Ne è risultato per l’Unione Europea un forte movimento di solidarietà con l’Ucraina, fin da subito con misure umanitarie come, tra l’altro, l’apertura delle sue frontiere ai profughi ucraini e poi, via via, con forme inedite di coordinamento dei suoi Paesi membri per un sostegno militare. Questo fino alla problematica iniziativa in cantiere presentata con l’infelice titolo “Rearm Europe”, riqualificata come “Preparati per il 2030”, l’anno che politici, analisti e propagandisti segnalano come l’anno di tutti i pericoli, con possibili nuove aggressioni da parte della Russia, al punto da far dire al Cancelliere Merz che entro quella data la Germania dovrà avere “il più forte esercito” d’Europa e annunciare il possibile ritorno alla leva militare obbligatoria.

A questo punto la mappa degli attori coinvolti in questo conflitto risulta complessa e la tentazione per il “pacificatore” Trump di semplificarla è forte. Avrebbe senso che ad un eventuale tavolo per la pace, che ancora non s’intravvede all’orizzonte,  sedessero i due contendenti Ucraina e Russia, e gli alleati dell’Ucraina, membri della Nato, in particolare quelli europei direttamente bersaglio della minaccia russa, insieme con gli Stati Uniti, soci di maggioranza dell’Alleanza atlantica. 

Da chiedersi che ne sarà al tavolo della trattativa dell’Unione Europea, priva di una effettiva competenza in politica estera e di difesa, di cui restano legittimi titolari i suoi Paesi membri, tra loro divisi quanto ad orientamenti geopolitici ed interessi economici.

Incombe qui la tentazione di semplificare la complessità di questo quadro, riducendo radicalmente i posti a tavola, sulla scia di quanto avvenuto nel caso del conflitto israelo-palestinese, dove due soltanto sono stati gli attori decisivi, USA e Israele,  pur attorniati da uno stuolo di mediatori, fiancheggiatori e clienti politici, esibiti in un imbarazzante spettacolo “trumpiano” a Gerusalemme. 

E’ comprensibile che il presidente ucraino Zelensky abbia felicitato Trump per la pace in Medio-oriente, chiedendogli di “fermare il conflitto”, ma forse non valutando abbastanza il rischio di farlo “come a Gaza”.  

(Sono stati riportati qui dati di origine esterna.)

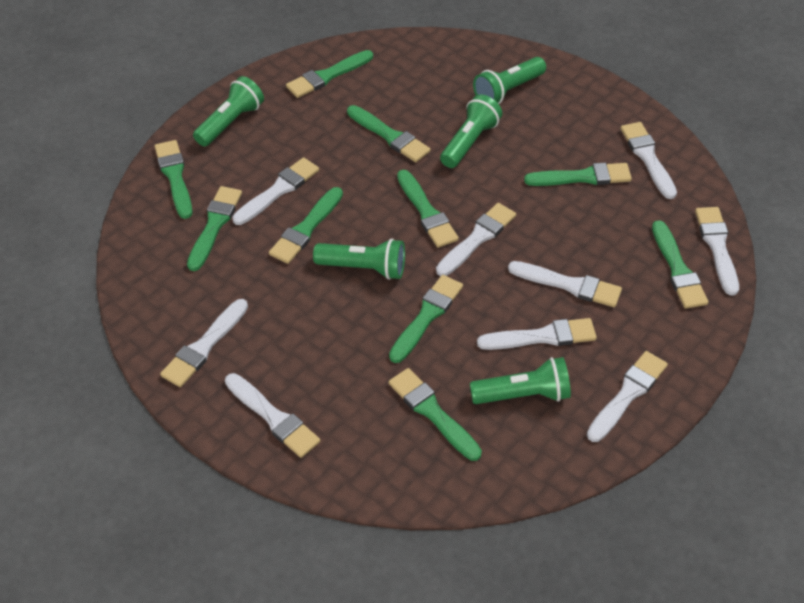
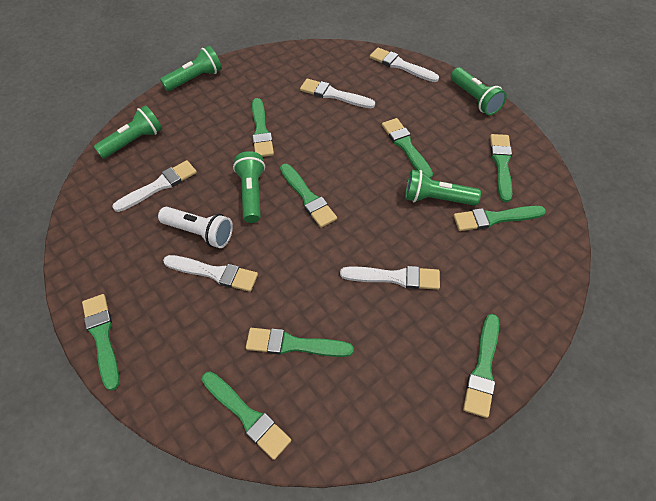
green brush: 10 -> 9
white brush: 9 -> 5
white flashlight: 0 -> 1

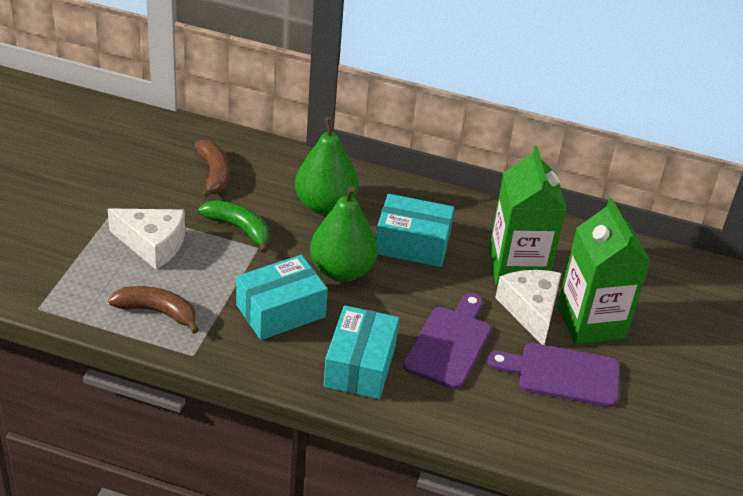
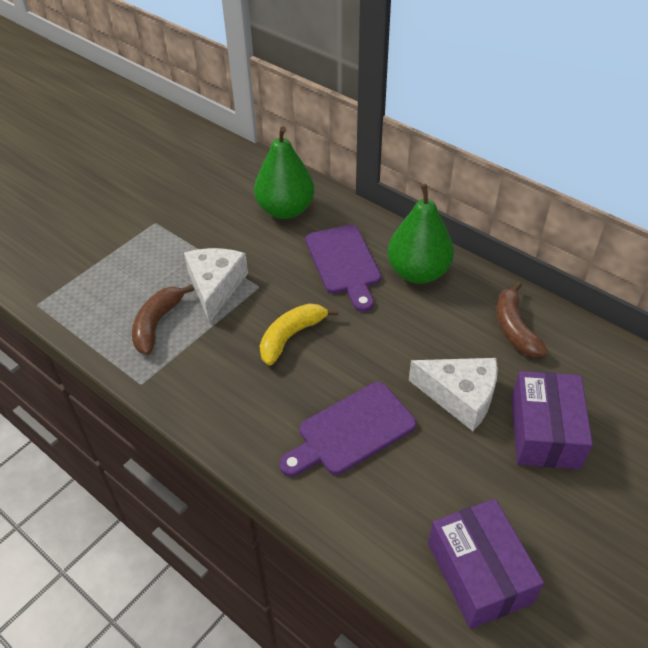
green banana: 1 -> 0
green carton: 2 -> 0
purple box: 0 -> 2
turquoise box: 3 -> 0
yellow banana: 0 -> 1

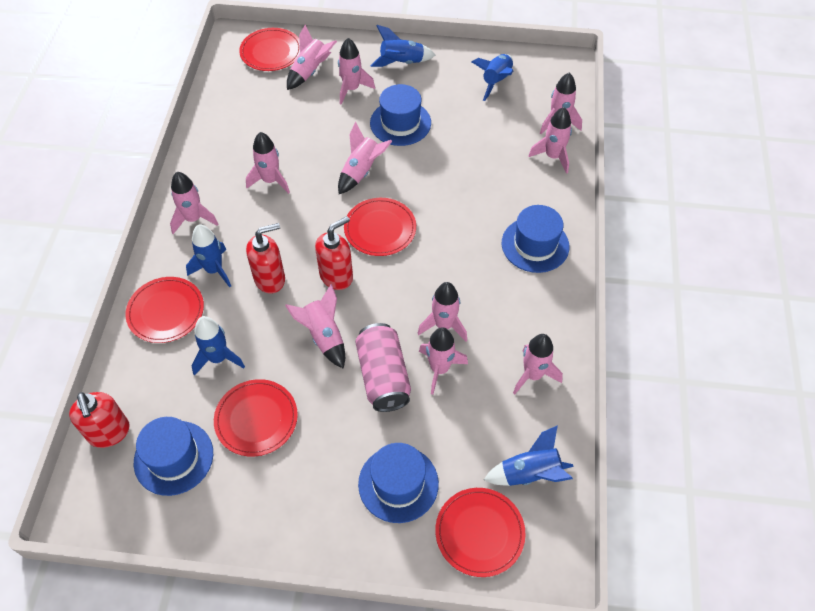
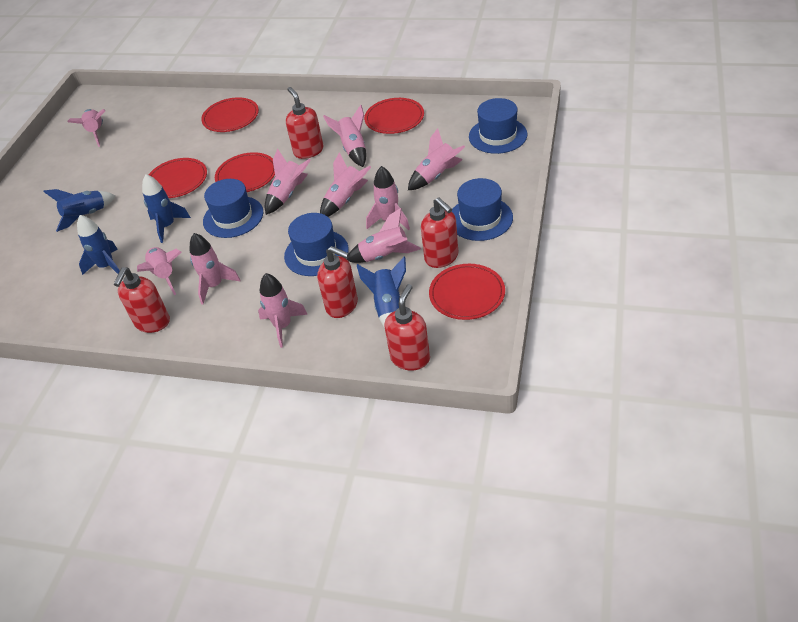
blue rocket: 5 -> 4
pink can: 1 -> 0
pink rocket: 11 -> 10
red soap dispenser: 3 -> 5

Il rischio è che al tavolo per la pace in Ucraina la sostanza della trattativa si esaurisca in accordi, magari anche sottobanco e con il calcolo dei reciproci interessi economici, tra Stati Uniti e Russia. Con Trump appena in distratto ascolto della aggredita Ucraina e dei partner europei, ridotti al rango di suggeritori, se non di supplicanti, e con l’Unione Europea fantasma assente,  sollecitata a decisioni già prese, per fornire aiuti alla ricostruzione e coperture politiche, come avvenuto la settimana scorsa in Egitto per la firma della “pace” in presenza dei riapparsi leader europei, Giorgia Meloni compresa, fiera del servizio reso a Trump.